WHAT TO DO: Start to finish, write out the entries exactly, leaving the pictures aside.

RECORDS FOR THE TASK:
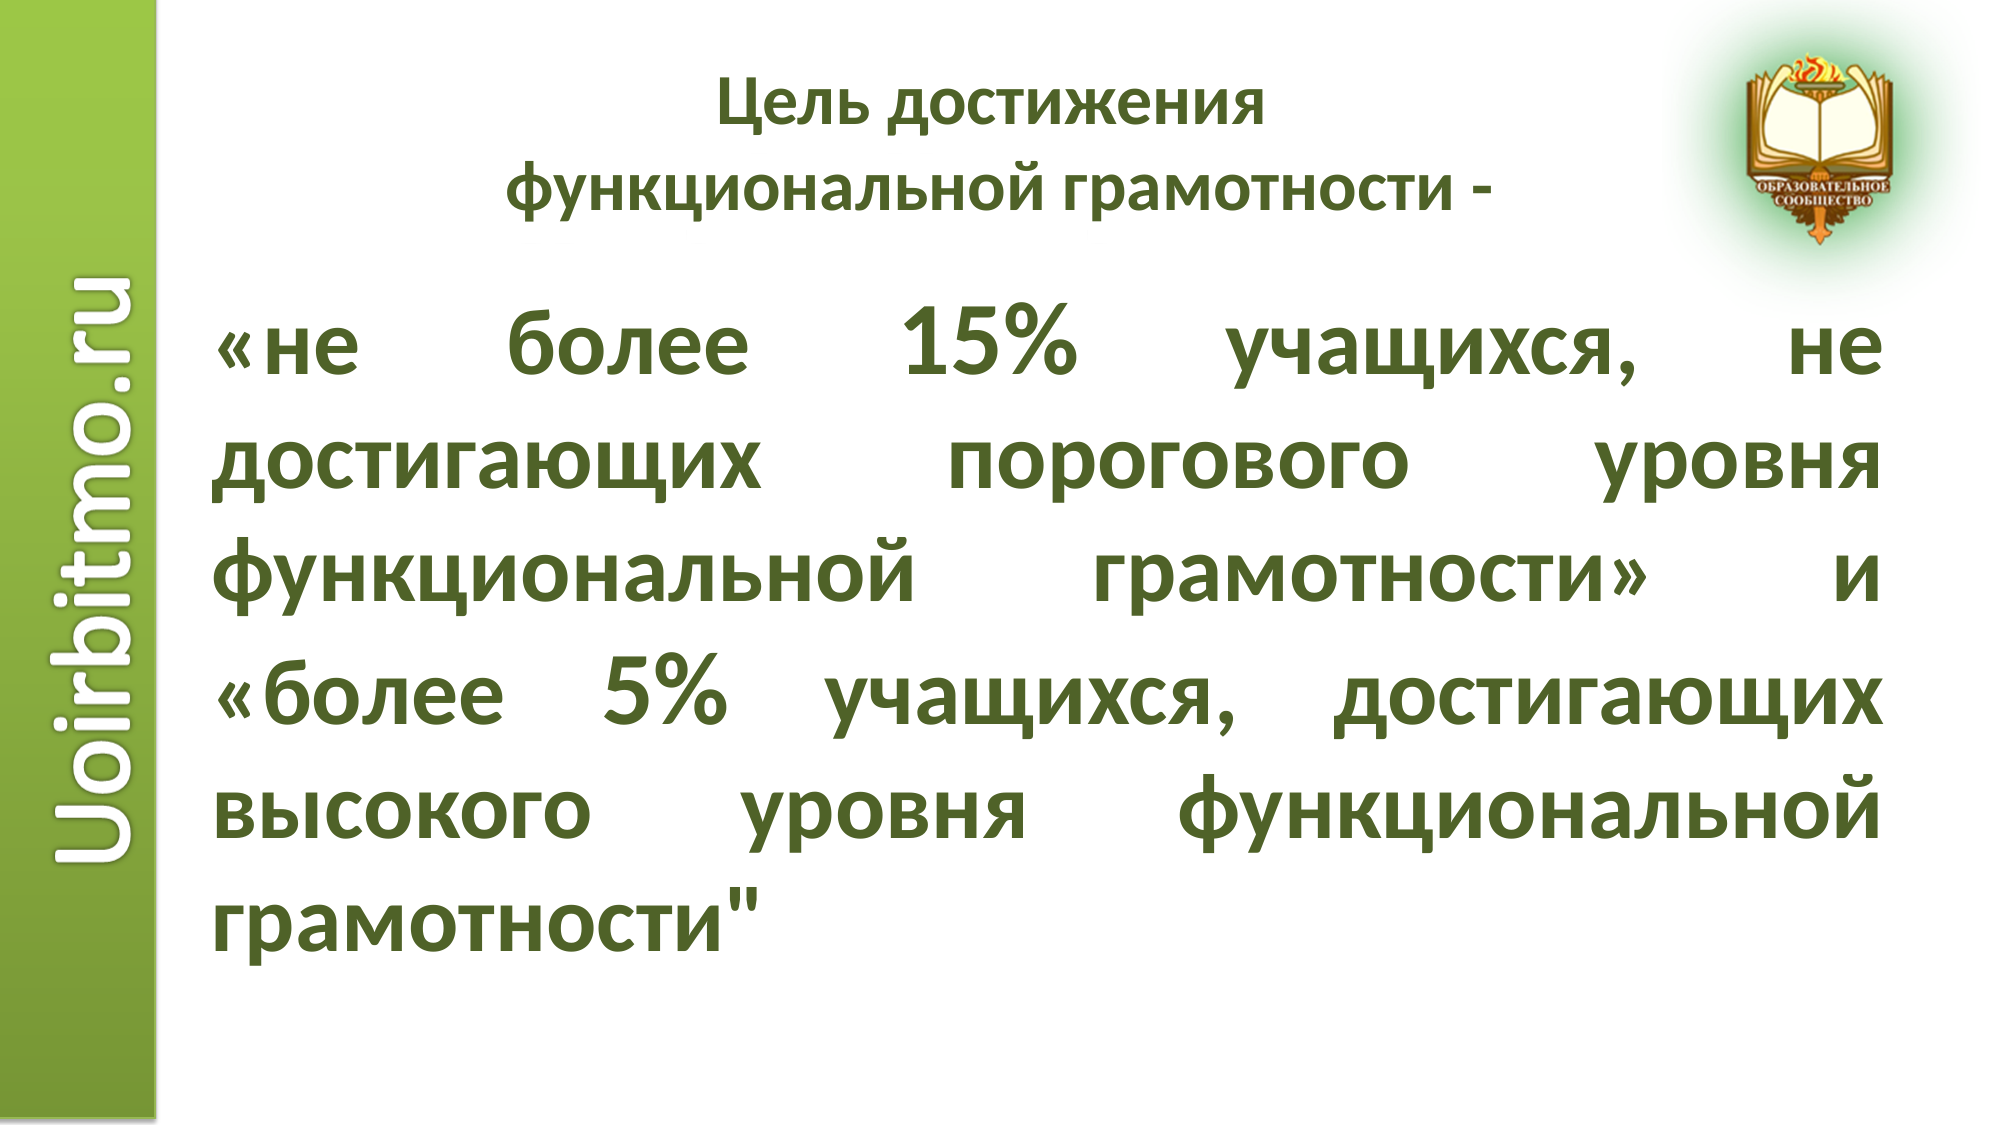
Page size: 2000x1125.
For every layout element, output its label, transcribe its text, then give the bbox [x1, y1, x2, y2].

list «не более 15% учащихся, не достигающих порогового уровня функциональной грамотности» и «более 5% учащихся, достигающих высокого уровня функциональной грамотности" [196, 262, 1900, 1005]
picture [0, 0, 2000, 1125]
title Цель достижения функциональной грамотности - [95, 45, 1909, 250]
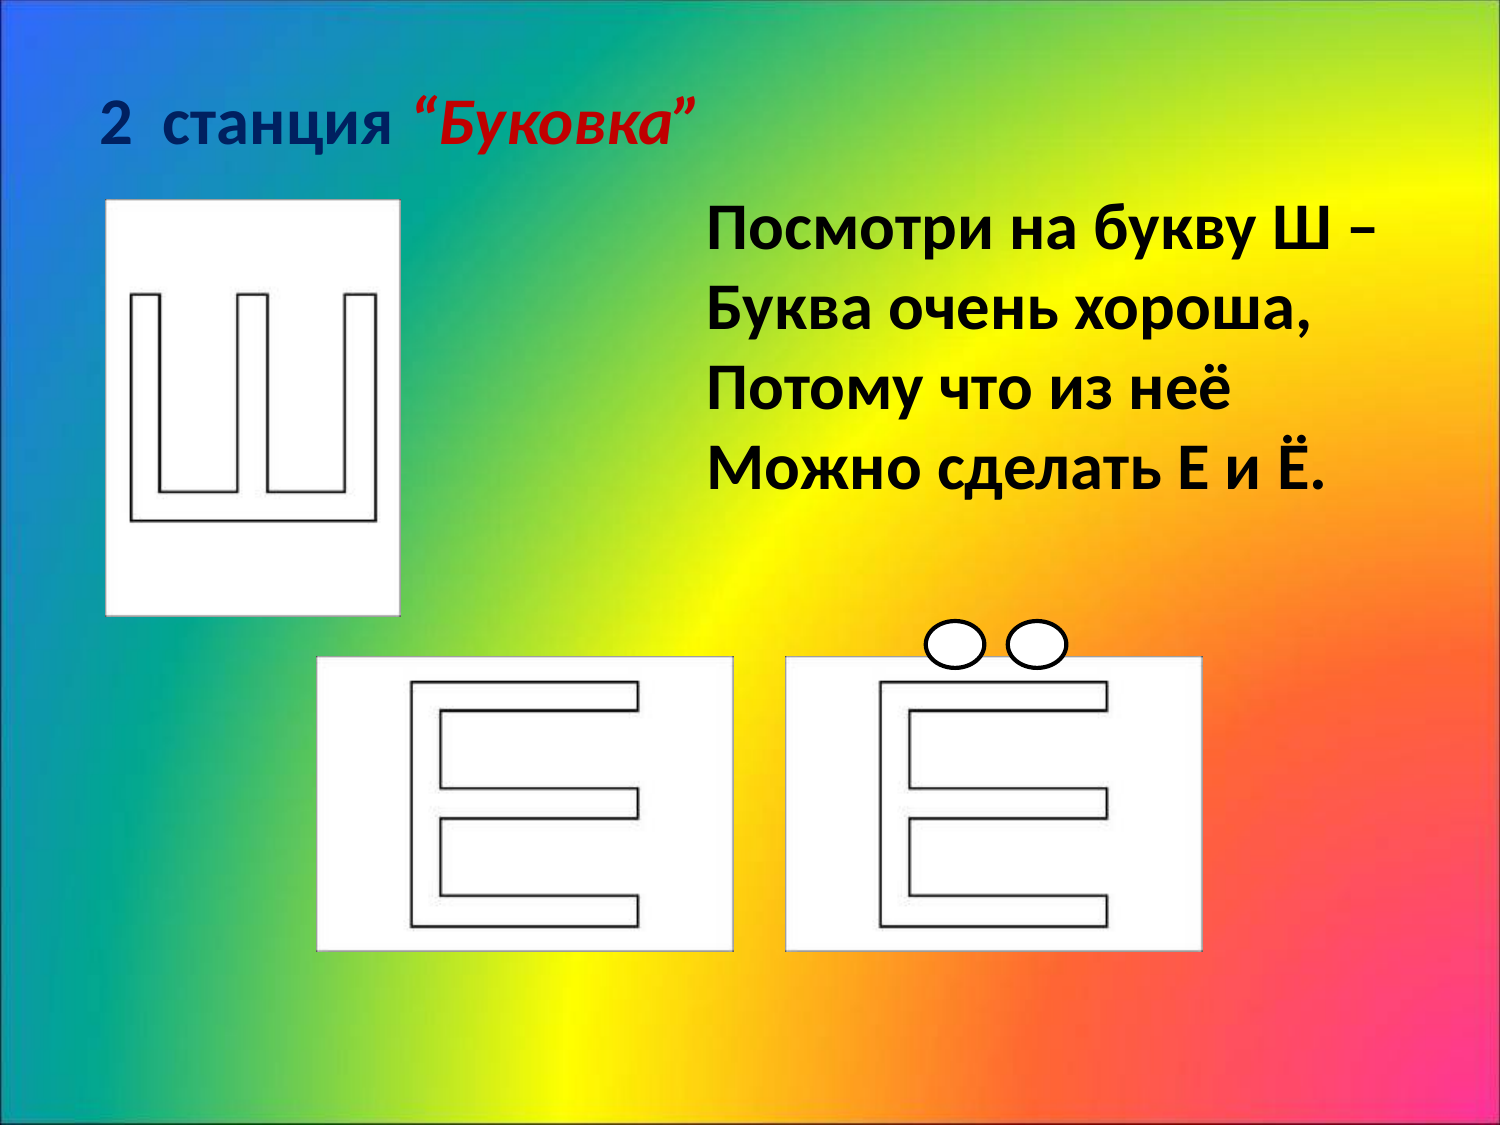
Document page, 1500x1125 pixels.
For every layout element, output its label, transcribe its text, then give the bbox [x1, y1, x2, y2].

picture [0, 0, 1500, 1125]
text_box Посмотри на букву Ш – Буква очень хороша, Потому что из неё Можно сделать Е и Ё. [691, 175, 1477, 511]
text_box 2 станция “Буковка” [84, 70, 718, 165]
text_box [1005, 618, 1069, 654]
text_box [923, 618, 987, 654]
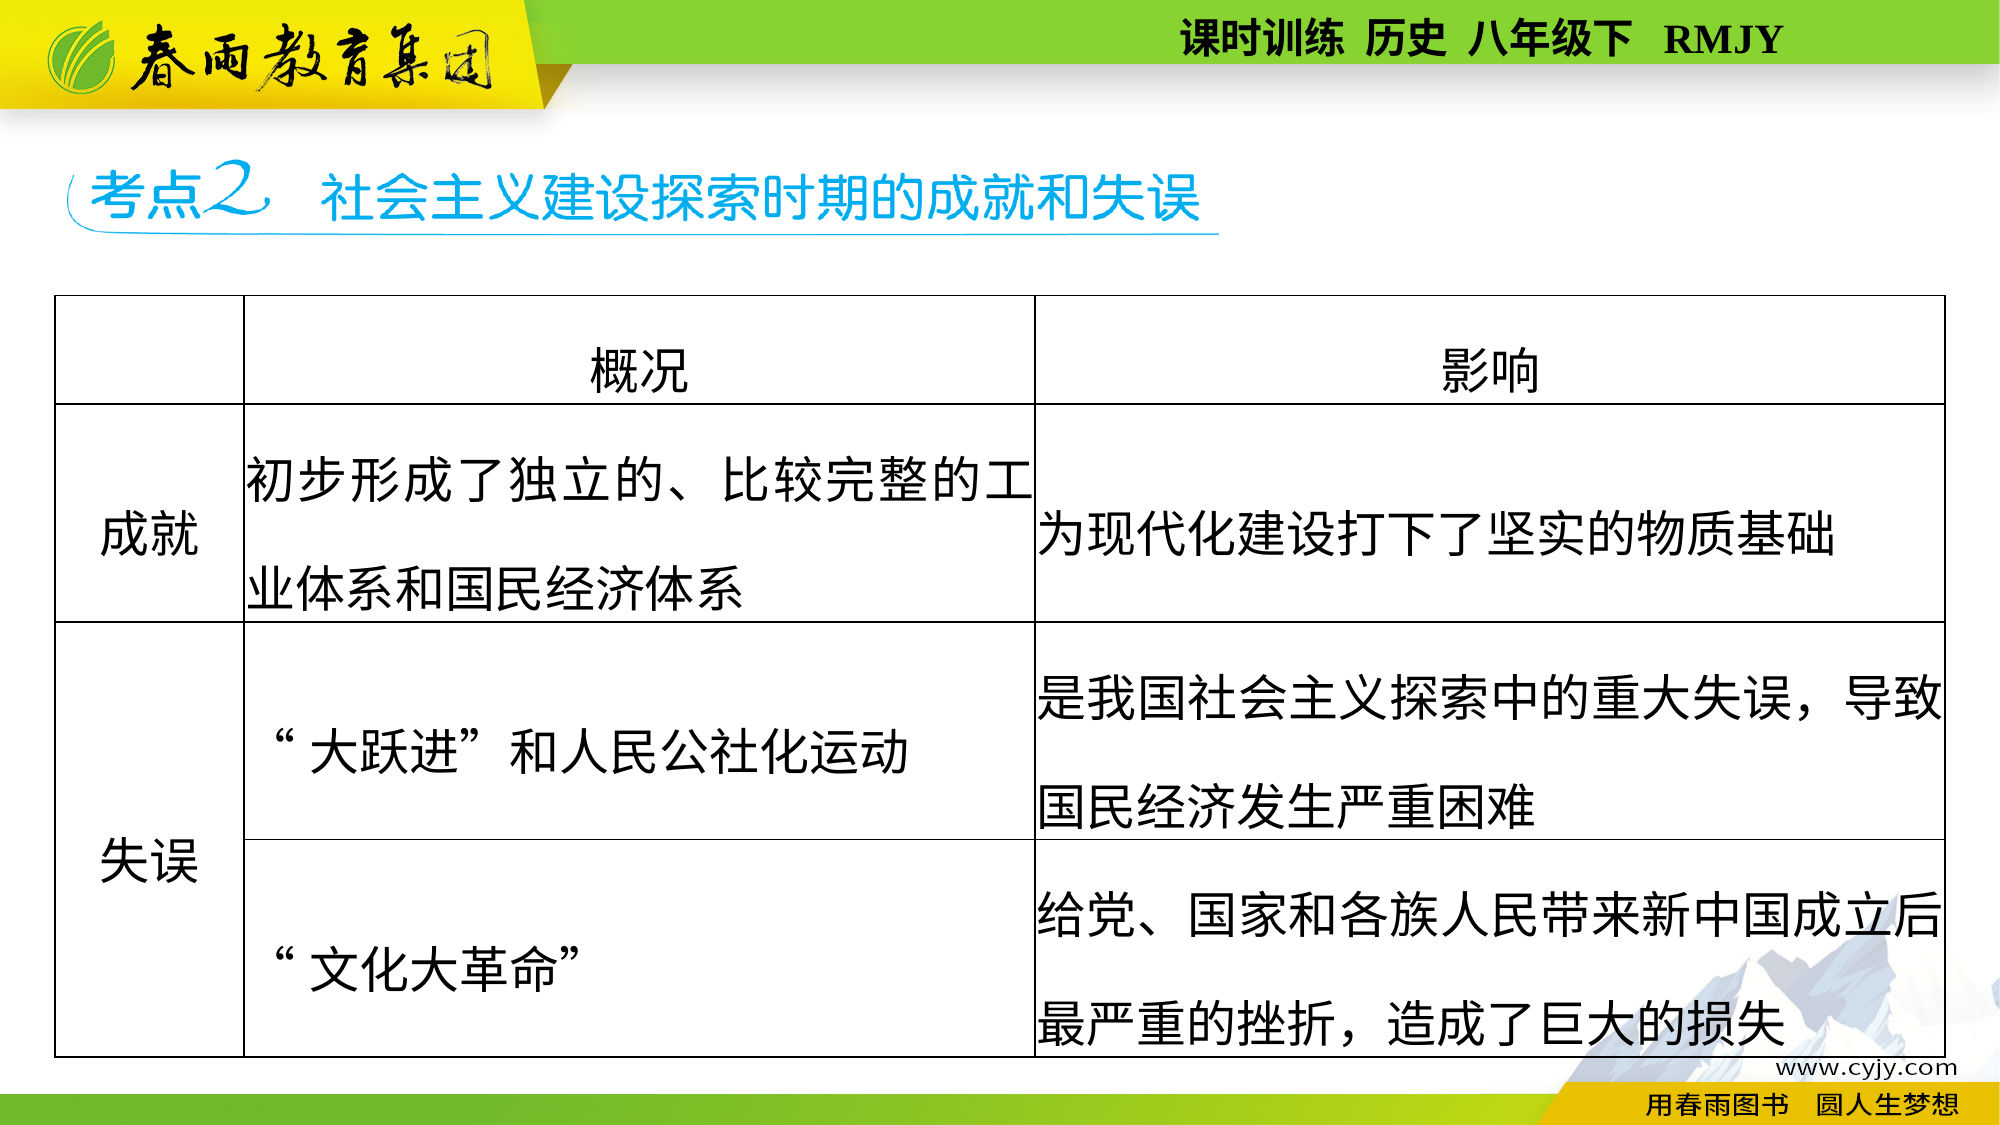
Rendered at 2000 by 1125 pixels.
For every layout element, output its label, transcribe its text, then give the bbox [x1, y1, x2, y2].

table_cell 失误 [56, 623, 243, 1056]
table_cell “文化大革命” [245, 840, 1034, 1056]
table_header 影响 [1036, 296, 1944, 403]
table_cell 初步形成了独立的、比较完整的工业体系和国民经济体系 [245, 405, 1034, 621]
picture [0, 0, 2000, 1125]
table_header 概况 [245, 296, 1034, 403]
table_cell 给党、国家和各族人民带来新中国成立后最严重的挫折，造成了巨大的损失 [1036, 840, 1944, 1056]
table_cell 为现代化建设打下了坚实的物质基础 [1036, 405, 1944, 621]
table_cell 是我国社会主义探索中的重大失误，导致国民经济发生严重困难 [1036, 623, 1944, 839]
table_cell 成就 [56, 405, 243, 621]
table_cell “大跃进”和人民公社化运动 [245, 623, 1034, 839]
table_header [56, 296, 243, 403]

TASK OUTPUT:
Page size: 2000x1125.
For every layout element, output its label, transcribe its text, then give the bbox [x1, y1, x2, y2].

list «не более 15% учащихся, не достигающих порогового уровня функциональной грамотности» и «более 5% учащихся, достигающих высокого уровня функциональной грамотности" [196, 262, 1900, 1005]
picture [0, 0, 2000, 1125]
title Цель достижения функциональной грамотности - [95, 45, 1909, 250]
Document page, 1500x1125 pixels.
For every layout element, output its label, transcribe its text, then give the bbox [x1, y1, x2, y2].

picture [0, 0, 1500, 1125]
text_box Посмотри на букву Ш – Буква очень хороша, Потому что из неё Можно сделать Е и Ё. [691, 175, 1477, 511]
text_box 2 станция “Буковка” [84, 70, 718, 165]
text_box [1005, 618, 1069, 654]
text_box [923, 618, 987, 654]
Rendered at 2000 by 1125 pixels.
For every layout element, output its label, transcribe its text, then give the bbox [x1, y1, x2, y2].

table_cell 失误 [56, 623, 243, 1056]
table_cell “文化大革命” [245, 840, 1034, 1056]
table_header 影响 [1036, 296, 1944, 403]
table_cell 初步形成了独立的、比较完整的工业体系和国民经济体系 [245, 405, 1034, 621]
picture [0, 0, 2000, 1125]
table_header 概况 [245, 296, 1034, 403]
table_cell 给党、国家和各族人民带来新中国成立后最严重的挫折，造成了巨大的损失 [1036, 840, 1944, 1056]
table_cell 为现代化建设打下了坚实的物质基础 [1036, 405, 1944, 621]
table_cell 是我国社会主义探索中的重大失误，导致国民经济发生严重困难 [1036, 623, 1944, 839]
table_cell 成就 [56, 405, 243, 621]
table_cell “大跃进”和人民公社化运动 [245, 623, 1034, 839]
table_header [56, 296, 243, 403]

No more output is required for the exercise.